Interestingly enough, Steve Nash went to the same high school I went to in Victoria, which is Mount Douglas High School, and then went on to another local school, St. Michaels University School.
We've heard Wayne Gretzky say this as well in the past. He believed that you should play multiple sports while you're young and develop a lot of different skill sets. Now there is a whole philosophy around long-term athlete development, which says there are optimum stages and periods when you want to begin to specialize that athlete if they have potential. So I think there is some science now that would suggest there are early specialization sports and later specialization sports.
I guess what you're referring to is the professionalization of children's amateur sport, and there are some regrettable sides to that. We see that in sport. We see that maybe in some hockey arenas at times, where overly enthusiastic parents are getting on the backs of the referees or the players, and that can turn some kids off. So I think there are some issues, and I think the sport policy process has been about educating parents and coaches and volunteers to say that it's about skill acquisition; it's about fun; it's about esprit de corps; it's about a lot of things.

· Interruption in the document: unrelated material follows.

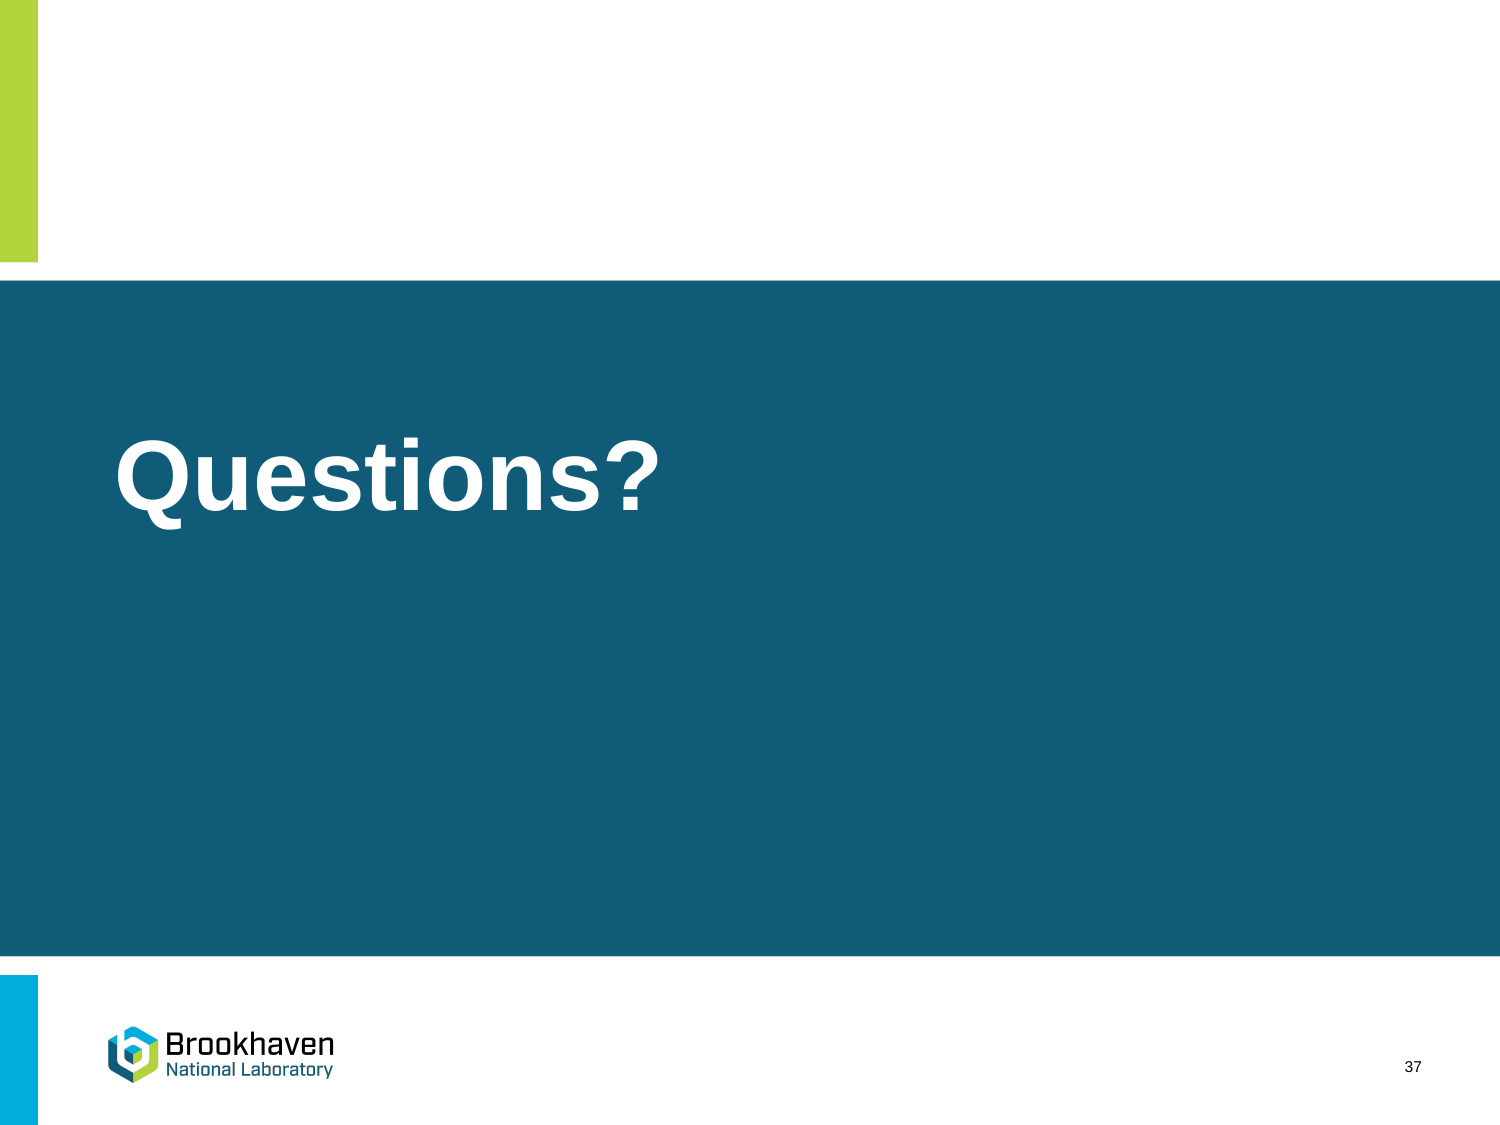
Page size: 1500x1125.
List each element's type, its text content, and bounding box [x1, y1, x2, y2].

picture [0, 0, 1500, 1125]
title Questions? [100, 416, 1372, 737]
slide_number <number> [1376, 1036, 1430, 1097]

Our general view is that when sport is done properly, it builds social capital, and it enhances the local community. After all, as Peter would know, in an era when so many of us are sitting in front of computer screens on a summer's evening, when parents meet on the sidelines and they sit and they talk, that builds social capital. They meet at pools; they meet at a lot of places. So I think that overall it's a healthy development, but there are those extremes where I think maybe we do specialize a bit too early.